Der nächste Morgen empfing Kaoru in altbekannter Dunkelheit, so wie es sein sollte. Eine ganze Weile blieb er liegen, den Blick zur Zimmerdecke gerichtet und dachte über den vergangenen Tag nach. Den Versuch, die Ereignisse als eine Art Traum abzutun, musste er spätestens dann aufgeben, als er den Fehler machte, sich auf die Seite zu drehen. Gott, ihm tat jeder Knochen weh.

Wenig später schleppte er sich ächzend und mit dem ein oder anderen derben Fluch auf den Lippen ins Bad, ohne seiner Umgebung viel Interesse zu schenken.
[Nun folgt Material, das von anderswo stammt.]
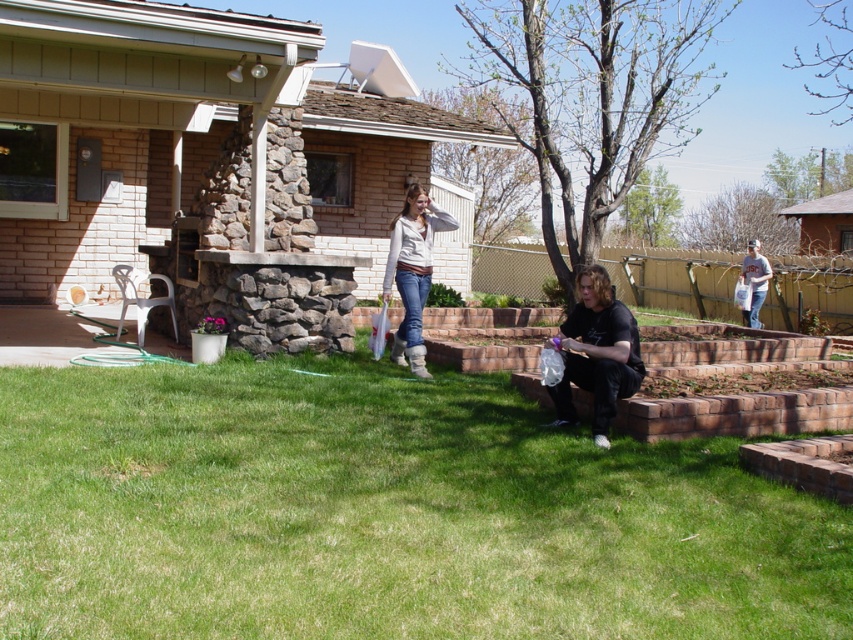
Question: Is the position of black matte shirt at center more distant than that of gray cotton t-shirt at right?

Choices:
 (A) yes
 (B) no

Answer: (B)

Question: Among these objects, which one is nearest to the camera?

Choices:
 (A) gray cotton t-shirt at right
 (B) matte white sweater at center
 (C) black matte shirt at center
 (D) green grass at lower center

Answer: (D)

Question: Does green grass at lower center have a greater width compared to black matte shirt at center?

Choices:
 (A) no
 (B) yes

Answer: (B)

Question: Does matte white sweater at center appear on the right side of gray cotton t-shirt at right?

Choices:
 (A) no
 (B) yes

Answer: (A)

Question: Among these points, which one is farthest from the camera?

Choices:
 (A) (97, 506)
 (B) (402, 216)
 (C) (751, 250)

Answer: (C)

Question: Among these points, which one is farthest from the camera?

Choices:
 (A) (630, 368)
 (B) (397, 262)

Answer: (B)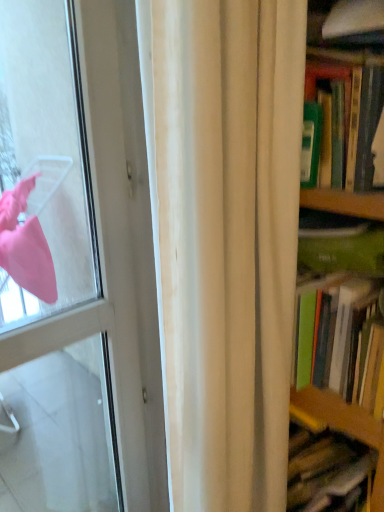
This screenshot has height=512, width=384. Find the location of `white fabric curtain at center`. white fabric curtain at center is located at coordinates (226, 239).

Describe the element at coordinates (226, 239) in the screenshot. I see `white fabric curtain at center` at that location.

Where is `green matte book at right`? The width and height of the screenshot is (384, 512). green matte book at right is located at coordinates (352, 103).

In order to face white glossy door at left, should I rotate leftwards or rightwards?

Rotate your view left by about 17.177°.

This screenshot has height=512, width=384. Find the location of `white fabric curtain at center`. white fabric curtain at center is located at coordinates (x=226, y=239).

Can you confirm if green matte book at right is shorter than white fabric curtain at center?

Correct, green matte book at right is not as tall as white fabric curtain at center.

The image size is (384, 512). Find the location of `curtain in front of the green matte book at right`. curtain in front of the green matte book at right is located at coordinates (226, 239).

Is green matte book at right not close to white fabric curtain at center?

green matte book at right is actually quite close to white fabric curtain at center.

From a real-world perspective, is green matte book at right physically located above or below white fabric curtain at center?

In terms of real-world spatial position, green matte book at right is above white fabric curtain at center.

Is white fabric curtain at center touching white glossy door at left?

white fabric curtain at center and white glossy door at left are not in contact.

From a real-world perspective, is white fabric curtain at center on white glossy door at left?

Yes, from a real-world perspective, white fabric curtain at center is over white glossy door at left

From the image's perspective, is white fabric curtain at center over white glossy door at left?

No, from the image's perspective, white fabric curtain at center is not on top of white glossy door at left.

Is white fabric curtain at center taller or shorter than white glossy door at left?

white fabric curtain at center is shorter than white glossy door at left.

Is green matte book at right at the left side of white glossy door at left?

Incorrect, green matte book at right is not on the left side of white glossy door at left.

Is point (308, 51) closer or farther from the camera than point (161, 400)?

Point (308, 51) appears to be closer to the viewer than point (161, 400).

Is green matte book at right inside or outside of white glossy door at left?

green matte book at right is not inside white glossy door at left, it's outside.

From a real-world perspective, is green matte book at right positioned over white glossy door at left based on gravity?

Correct, in the physical world, green matte book at right is higher than white glossy door at left.

Based on the photo, would you consider white fabric curtain at center to be distant from green matte book at right?

No, there isn't a large distance between white fabric curtain at center and green matte book at right.

How many degrees apart are the facing directions of white fabric curtain at center and green matte book at right?

They differ by 89.9 degrees in their facing directions.

Between white fabric curtain at center and green matte book at right, which one has smaller size?

green matte book at right is smaller.

Can you confirm if white fabric curtain at center is wider than green matte book at right?

No.

This screenshot has width=384, height=512. I want to click on door in front of the green matte book at right, so click(81, 262).

Based on the photo, is white glossy door at left taller than green matte book at right?

Yes.

Based on the photo, from a real-world perspective, is white glossy door at left physically below green matte book at right?

Yes, from a real-world perspective, white glossy door at left is under green matte book at right.

How much distance is there between white glossy door at left and green matte book at right?

white glossy door at left is 38.40 inches from green matte book at right.

Can you confirm if white glossy door at left is wider than white fabric curtain at center?

No.

Considering the positions of point (121, 447) and point (241, 423), is point (121, 447) closer or farther from the camera than point (241, 423)?

Point (121, 447) is positioned farther from the camera compared to point (241, 423).

Considering the sizes of objects white glossy door at left and white fabric curtain at center in the image provided, who is shorter, white glossy door at left or white fabric curtain at center?

Standing shorter between the two is white fabric curtain at center.

This screenshot has width=384, height=512. I want to click on book on the right of the white fabric curtain at center, so click(352, 103).

In order to click on door below the white fabric curtain at center (from a real-world perspective) in this screenshot , I will do `click(81, 262)`.

Estimate the real-world distances between objects in this image. Which object is closer to green matte book at right, white glossy door at left or white fabric curtain at center?

white fabric curtain at center.

Considering their positions, is green matte book at right positioned closer to white fabric curtain at center than white glossy door at left?

Based on the image, green matte book at right appears to be nearer to white fabric curtain at center.

When comparing their distances from green matte book at right, does white fabric curtain at center or white glossy door at left seem further?

The object further to green matte book at right is white glossy door at left.

Based on their spatial positions, is white glossy door at left or green matte book at right further from white fabric curtain at center?

white glossy door at left is positioned further to the anchor white fabric curtain at center.

Estimate the real-world distances between objects in this image. Which object is closer to white glossy door at left, white fabric curtain at center or green matte book at right?

white fabric curtain at center lies closer to white glossy door at left than the other object.

Based on their spatial positions, is green matte book at right or white fabric curtain at center further from white glossy door at left?

green matte book at right is positioned further to the anchor white glossy door at left.

Locate an element on the screen. curtain situated between white glossy door at left and green matte book at right from left to right is located at coordinates [x=226, y=239].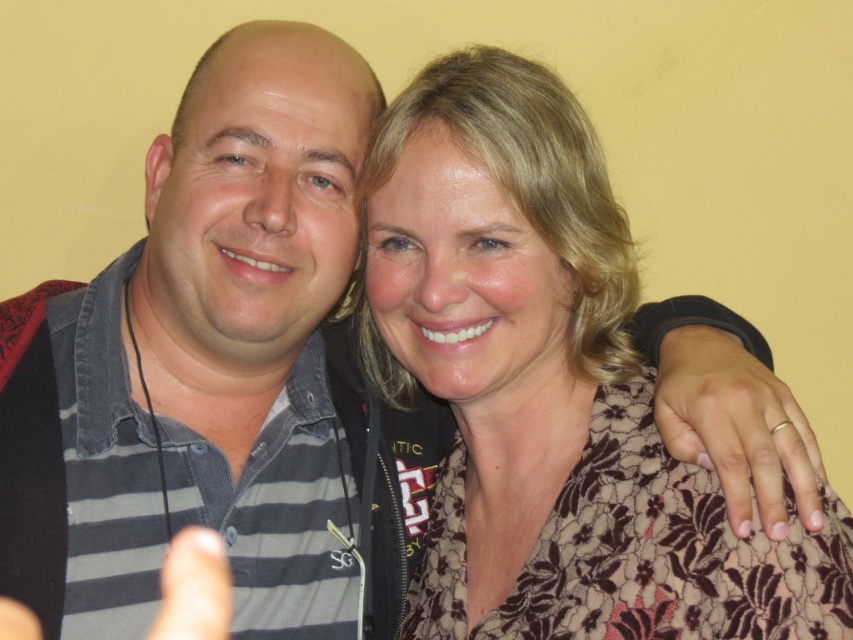
You are taking a photo of two people standing against a light yellow wall. You notice a matte black hand at lower left and a matte black thumb at lower left in the frame. Which object is positioned more to the left side of the photo?

The matte black hand at lower left is positioned more to the left side of the photo than the matte black thumb at lower left.

You are an interior designer observing the image. You need to determine the spatial relationship between the striped fabric shirt at left and the gold metallic ring at right. Which object is positioned higher in the image?

The striped fabric shirt at left is located above the gold metallic ring at right, so the striped fabric shirt at left is positioned higher in the image.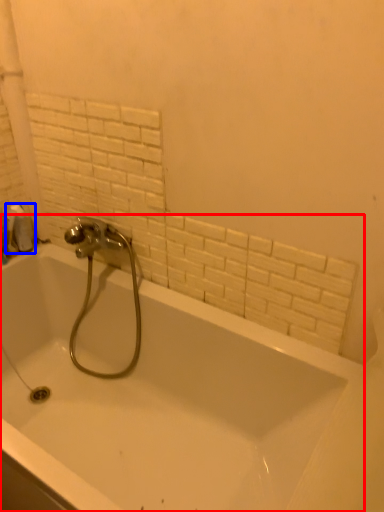
Question: Which of the following is the farthest to the observer, bathtub (highlighted by a red box) or toilet paper (highlighted by a blue box)?

Choices:
 (A) bathtub
 (B) toilet paper

Answer: (B)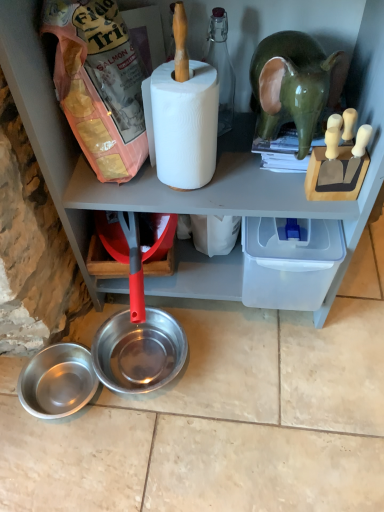
This screenshot has width=384, height=512. What do you see at coordinates (139, 351) in the screenshot?
I see `shiny metallic bowl at lower center, which is counted as the 2th bowl, starting from the left` at bounding box center [139, 351].

In order to click on brushed metal bowl at lower left, the 1th bowl positioned from the left in this screenshot , I will do `click(57, 381)`.

Considering their positions, is brushed metal bowl at lower left, the 1th bowl positioned from the left, located in front of or behind green glossy elephant at upper right?

brushed metal bowl at lower left, the 1th bowl positioned from the left, is behind green glossy elephant at upper right.

Between brushed metal bowl at lower left, the 1th bowl positioned from the left, and green glossy elephant at upper right, which one has larger size?

Bigger between the two is green glossy elephant at upper right.

Is brushed metal bowl at lower left, the 1th bowl positioned from the left, completely or partially outside of green glossy elephant at upper right?

Absolutely, brushed metal bowl at lower left, the 1th bowl positioned from the left, is external to green glossy elephant at upper right.

From a real-world perspective, which object rests below the other?

In real-world perspective, shiny metallic bowl at lower center, the 1th bowl when ordered from right to left, is lower.

Image resolution: width=384 pixels, height=512 pixels. What are the coordinates of `bowl that is the 2nd object located behind the white matte paper towel at center` in the screenshot? It's located at (139, 351).

Is white matte paper towel at center positioned behind shiny metallic bowl at lower center, which is counted as the 2th bowl, starting from the left?

No, white matte paper towel at center is in front of shiny metallic bowl at lower center, which is counted as the 2th bowl, starting from the left.

Is point (195, 76) farther from viewer compared to point (154, 329)?

That is False.

Is brushed metal bowl at lower left, the 1th bowl positioned from the left, facing towards matte pink plastic bag of dog food at upper left?

No, brushed metal bowl at lower left, the 1th bowl positioned from the left, is not oriented towards matte pink plastic bag of dog food at upper left.

Which of these two, brushed metal bowl at lower left, the 1th bowl positioned from the left, or matte pink plastic bag of dog food at upper left, stands shorter?

With less height is brushed metal bowl at lower left, the 1th bowl positioned from the left.

What's the angular difference between brushed metal bowl at lower left, the 1th bowl positioned from the left, and matte pink plastic bag of dog food at upper left's facing directions?

93.1 degrees.

Are brushed metal bowl at lower left, the 1th bowl positioned from the left, and matte pink plastic bag of dog food at upper left making contact?

No, brushed metal bowl at lower left, the 1th bowl positioned from the left, is not with matte pink plastic bag of dog food at upper left.

Is white matte paper towel at center positioned with its back to green glossy elephant at upper right?

Answer: No, white matte paper towel at center is not facing away from green glossy elephant at upper right.

Is point (167, 153) positioned before point (304, 90)?

That is False.

Is white matte paper towel at center not inside green glossy elephant at upper right?

Yes, white matte paper towel at center is outside of green glossy elephant at upper right.

From a real-world perspective, is matte pink plastic bag of dog food at upper left physically below green glossy elephant at upper right?

Actually, matte pink plastic bag of dog food at upper left is physically above green glossy elephant at upper right in the real world.

How distant is matte pink plastic bag of dog food at upper left from green glossy elephant at upper right?

matte pink plastic bag of dog food at upper left and green glossy elephant at upper right are 31.23 centimeters apart.

Which object is positioned more to the right, matte pink plastic bag of dog food at upper left or green glossy elephant at upper right?

Positioned to the right is green glossy elephant at upper right.

From the picture: Does matte pink plastic bag of dog food at upper left have a greater height compared to green glossy elephant at upper right?

Yes.

Looking at this image, is green glossy elephant at upper right further to the viewer compared to matte pink plastic bag of dog food at upper left?

That is True.

Is green glossy elephant at upper right spatially inside matte pink plastic bag of dog food at upper left, or outside of it?

green glossy elephant at upper right cannot be found inside matte pink plastic bag of dog food at upper left.

Looking at this image, could you tell me if green glossy elephant at upper right is turned towards matte pink plastic bag of dog food at upper left?

No.

Does green glossy elephant at upper right have a larger size compared to matte pink plastic bag of dog food at upper left?

No.

In the image, is shiny metallic bowl at lower center, which is counted as the 2th bowl, starting from the left, positioned in front of or behind brushed metal bowl at lower left, the 1th bowl positioned from the left?

Visually, shiny metallic bowl at lower center, which is counted as the 2th bowl, starting from the left, is located behind brushed metal bowl at lower left, the 1th bowl positioned from the left.

Is shiny metallic bowl at lower center, the 1th bowl when ordered from right to left, positioned far away from brushed metal bowl at lower left, which appears as the 2th bowl when viewed from the right?

They are positioned close to each other.

Who is shorter, shiny metallic bowl at lower center, which is counted as the 2th bowl, starting from the left, or brushed metal bowl at lower left, the 1th bowl positioned from the left?

Standing shorter between the two is brushed metal bowl at lower left, the 1th bowl positioned from the left.

You are a GUI agent. You are given a task and a screenshot of the screen. Output one action in this format:
    pyautogui.click(x=<x>, y=<y>)
    Task: Click on the animal to the right of brushed metal bowl at lower left, which appears as the 2th bowl when viewed from the right
    The width and height of the screenshot is (384, 512).
    Given the screenshot: What is the action you would take?
    pyautogui.click(x=290, y=85)

Where is `paper towel above the shiny metallic bowl at lower center, which is counted as the 2th bowl, starting from the left (from a real-world perspective)`? Image resolution: width=384 pixels, height=512 pixels. paper towel above the shiny metallic bowl at lower center, which is counted as the 2th bowl, starting from the left (from a real-world perspective) is located at coordinates (182, 124).

Based on their spatial positions, is matte pink plastic bag of dog food at upper left or shiny metallic bowl at lower center, which is counted as the 2th bowl, starting from the left, further from brushed metal bowl at lower left, the 1th bowl positioned from the left?

matte pink plastic bag of dog food at upper left is further to brushed metal bowl at lower left, the 1th bowl positioned from the left.

From the image, which object appears to be farther from white matte paper towel at center, green glossy elephant at upper right or shiny metallic bowl at lower center, which is counted as the 2th bowl, starting from the left?

Based on the image, shiny metallic bowl at lower center, which is counted as the 2th bowl, starting from the left, appears to be further to white matte paper towel at center.

Estimate the real-world distances between objects in this image. Which object is further from green glossy elephant at upper right, brushed metal bowl at lower left, which appears as the 2th bowl when viewed from the right, or matte pink plastic bag of dog food at upper left?

brushed metal bowl at lower left, which appears as the 2th bowl when viewed from the right, is positioned further to the anchor green glossy elephant at upper right.

Based on their spatial positions, is white matte paper towel at center or brushed metal bowl at lower left, which appears as the 2th bowl when viewed from the right, closer to matte pink plastic bag of dog food at upper left?

Based on the image, white matte paper towel at center appears to be nearer to matte pink plastic bag of dog food at upper left.

Estimate the real-world distances between objects in this image. Which object is further from brushed metal bowl at lower left, which appears as the 2th bowl when viewed from the right, white matte paper towel at center or green glossy elephant at upper right?

green glossy elephant at upper right is positioned further to the anchor brushed metal bowl at lower left, which appears as the 2th bowl when viewed from the right.

Based on the photo, considering their positions, is brushed metal bowl at lower left, which appears as the 2th bowl when viewed from the right, positioned further to white matte paper towel at center than shiny metallic bowl at lower center, which is counted as the 2th bowl, starting from the left?

brushed metal bowl at lower left, which appears as the 2th bowl when viewed from the right.

When comparing their distances from white matte paper towel at center, does shiny metallic bowl at lower center, which is counted as the 2th bowl, starting from the left, or brushed metal bowl at lower left, the 1th bowl positioned from the left, seem further?

brushed metal bowl at lower left, the 1th bowl positioned from the left, is positioned further to the anchor white matte paper towel at center.

Considering their positions, is green glossy elephant at upper right positioned closer to brushed metal bowl at lower left, the 1th bowl positioned from the left, than white matte paper towel at center?

Among the two, white matte paper towel at center is located nearer to brushed metal bowl at lower left, the 1th bowl positioned from the left.

Image resolution: width=384 pixels, height=512 pixels. Identify the location of bowl between matte pink plastic bag of dog food at upper left and brushed metal bowl at lower left, which appears as the 2th bowl when viewed from the right, in the vertical direction. (139, 351).

This screenshot has height=512, width=384. I want to click on paper towel between green glossy elephant at upper right and brushed metal bowl at lower left, the 1th bowl positioned from the left, from top to bottom, so click(x=182, y=124).

Locate an element on the screen. Image resolution: width=384 pixels, height=512 pixels. paper towel between matte pink plastic bag of dog food at upper left and brushed metal bowl at lower left, the 1th bowl positioned from the left, in the up-down direction is located at coordinates (182, 124).

What are the coordinates of `bowl that lies between green glossy elephant at upper right and brushed metal bowl at lower left, the 1th bowl positioned from the left, from top to bottom` in the screenshot? It's located at (139, 351).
Vor dem ersten Kaffee war er schlichtweg nicht aufnahmefähig. So erklärte sich auch seine Verblüffung, als er wenig später die Küche betrat und erneut nicht nur mit dem Duft von frischem Kaffee, sondern auch von einem recht munter wirkenden Die begrüßt wurde.
 

„Ich glaub, ich hab gerade ein Déjà-vu, bist du krank?“, entfuhr es ihm unhöflicher, als er beabsichtigt hatte.
 

„Guten Morgen, Die, hast du gut geschlafen? Oh, vielen Dank der Nachfrage, Kaoru, mein Rücken scheint sich langsam an den Gästefuton zu gewöhnen“, trällerte sein Freund, bevor er ihn abwartend musterte.
 

„Ich … ja … guten Morgen, Die. Du hast recht, das war unhöflich von mir, tut mir leid. Aber trotzdem, warum bist du schon wach?“
 

„Alles gut, ich weiß ja, dass du zwar ein Frühaufsteher, aber kein Morgenmensch bist.“ Die schenkte ihm ein brillantes Lächeln und deutete auf die zweite Tasse auf dem Tisch.

„Setz dich, ich hab dir schon eingegossen.“
 

„Danke, aber das wäre nicht nötig gewesen; alles, auch das Kaffeekochen und so.“
 

„Ich dachte mir, wenn ich mich schon bei dir einquartiert habe, sollte ich mich wenigstens etwas deinen Gewohnheiten anpassen und da gehört es dazu, früh aufzustehen und dich mit deinem Lebenselixier zu versorgen. Außerdem haben wir heute viel vor.“
 

„Haben wir das?“, fragte er lauernd und nichts Gutes ahnend. Er setzte sich Die gegenüber, hielt seine dampfende Tasse in beiden Händen und hob abwartend eine Augenbraue.
 

„Natürlich haben wir das, sagte ich dir doch gestern schon.“
 

„Ich hatte gehofft, du würdest mich nur auf den Arm nehmen.“
 

„Nope.“
 

„Mir tut jeder Knochen weh, muss das sein?“ Kaoru lehnte sich in seinem Stuhl zurück und versuchte, seine Unlust mit großen Schlucken Kaffee hinunterzuspülen.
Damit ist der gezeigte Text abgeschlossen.